== Study text ==
--- START ---

Guidelines from the National Comprehensive Cancer Network have addressed the risks and benefits of ESAs and transfusion medicine. The critical question for evaluating patients and creating institution policies surrounds the intent of the chemotherapy goals. If it is for curative intent, then ESAs are not indicated/appropriate. If the patient requires immediate resolution of symptoms from anemia (fatigue, chest pain, dsypnea, lightheadedness, syncope, and/or tachycardia), then a transfusion should be considered. If they are not symptomatic or do not require immediate attention, then iron studies should be completed and ESAs should be considered. Dosing and titration are similar to previous versions of the guidelines and to the ASH and ASCO guidelines. The risks and benefits of both ESAs and transfusions should be considered as outlined in Table 2.1,13-15
WEIGHING THE OPTIONS
After stepping back and taking in the impact of the last 2 years of new data analyses, guidelines, and safety updates, it appears that treating patients for chemotherapy-induced anemia can be difficult. Reducing the number of transfusions with a limited blood supply is the current primary goal of therapy. Patients provide feedback as to what they hope to receive from supportive care therapy, but with current guidelines and safety data, clinicians must continually re-evaluate the literature and treat with the patient’s best interests in mind. Patients in our clinic have read the warnings from the FDA concerning the discontinuation of ESA therapy 8 weeks following the last course of chemotherapy. For a variety of rationales, they cite that they “feel better” and wish to “avoid transfusions.” Future studies must take this into account (particularly the avoidance of transfusions) postchemotherapy. To quantify the impact of ESA therapy on transfusion avoidance, postchemotherapy trials need to continually consider the risks and benefits of supportive care therapy. Another question to take into account is the length of therapy beyond chemotherapy that would be safe and appropriate. With the mass of data in nonchemotherapy-related anemia, we must make heads or tails of the clinical conundrum in which we are now practicing. Administrators should work closely with clinicians to determine the appropriate course of action to help ensure that patients receive the best possible care as new data and guideline updates emerge.

--- END ---

== The data ==
--- START ---

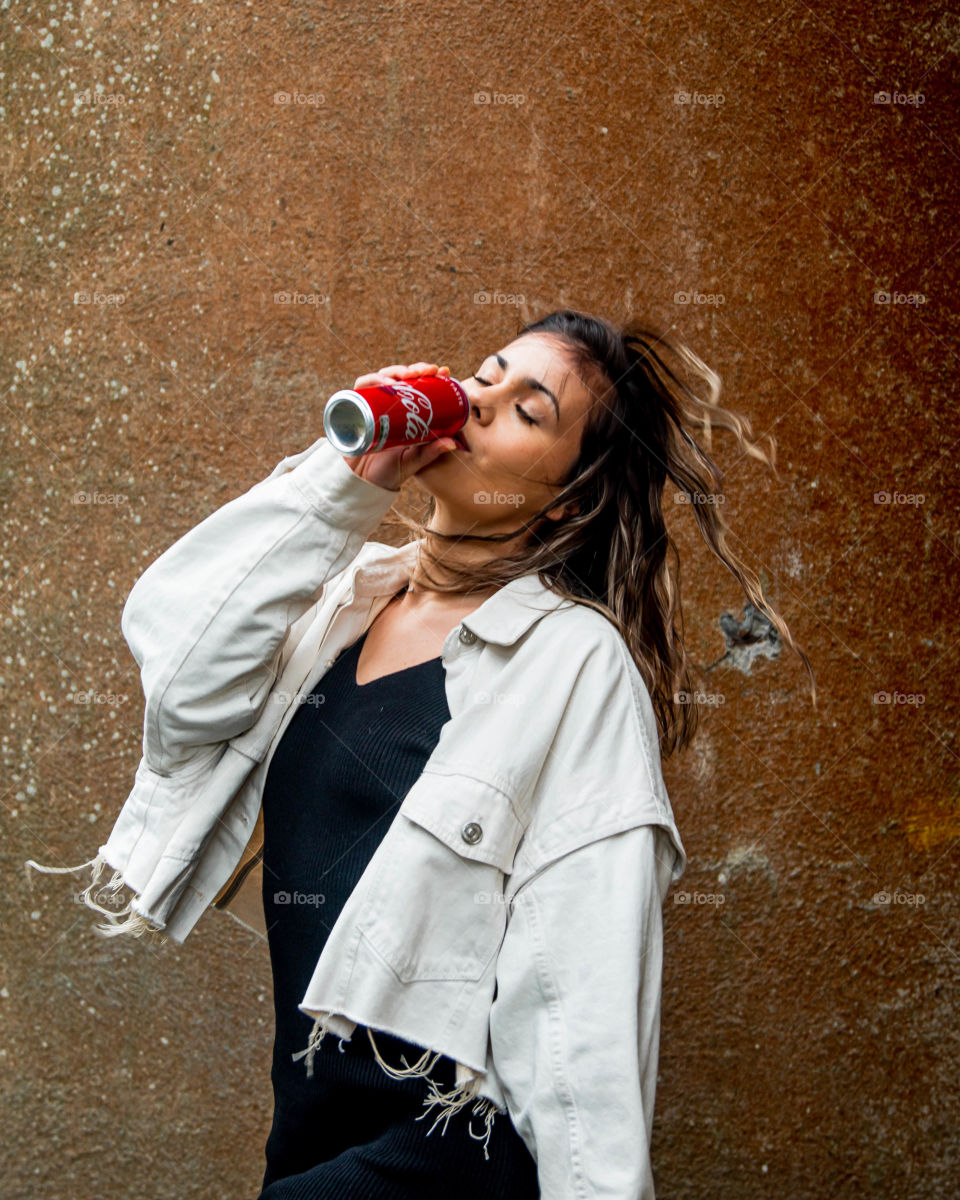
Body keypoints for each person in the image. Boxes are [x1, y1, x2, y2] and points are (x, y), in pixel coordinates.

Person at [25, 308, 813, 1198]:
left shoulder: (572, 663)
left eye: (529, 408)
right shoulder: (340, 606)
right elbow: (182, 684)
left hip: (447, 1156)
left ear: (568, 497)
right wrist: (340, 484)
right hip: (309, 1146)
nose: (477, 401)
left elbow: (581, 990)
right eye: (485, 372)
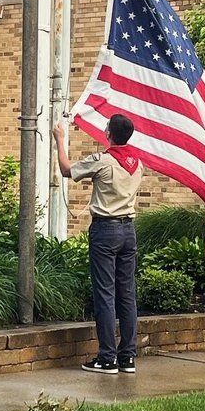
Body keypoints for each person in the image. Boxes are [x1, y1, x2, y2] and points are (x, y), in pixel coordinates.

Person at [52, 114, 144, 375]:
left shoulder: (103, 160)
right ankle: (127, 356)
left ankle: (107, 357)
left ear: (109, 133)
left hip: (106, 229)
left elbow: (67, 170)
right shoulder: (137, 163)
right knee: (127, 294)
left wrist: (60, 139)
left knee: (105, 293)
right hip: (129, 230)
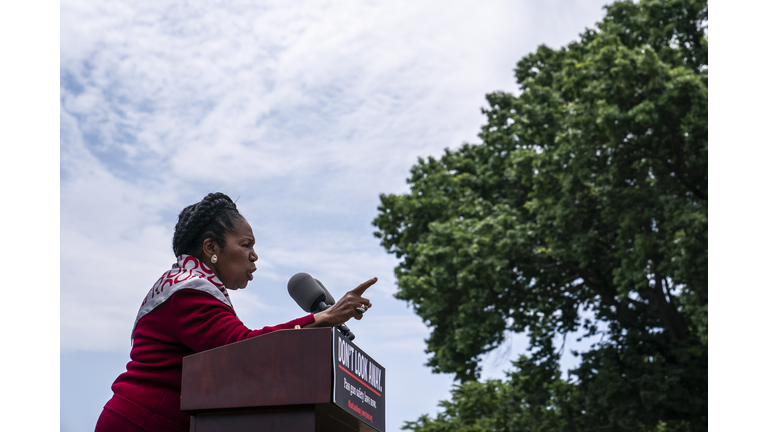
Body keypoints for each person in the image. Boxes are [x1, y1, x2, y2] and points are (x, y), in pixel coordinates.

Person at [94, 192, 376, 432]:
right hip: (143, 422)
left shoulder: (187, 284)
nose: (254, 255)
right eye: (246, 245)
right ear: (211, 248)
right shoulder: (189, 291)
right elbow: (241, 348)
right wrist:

--- END ---

== What is being asked ==
Summarize the text above on treating chemotherapy-induced anemia in exactly two sentences.

== Task result ==
National Comprehensive Cancer Network guidelines make the goal of chemotherapy the key question: ESAs are not appropriate when the intent is curative, transfusion should be considered for patients needing immediate relief of anemia symptoms, and iron studies and ESAs should be considered for those who are not symptomatic. Since new data, guidelines, and safety updates have made this treatment difficult, clinicians must keep re-evaluating the literature with the patient's best interests in mind, future studies must account for transfusion avoidance after chemotherapy, and administrators should work closely with clinicians as new data and guideline updates emerge.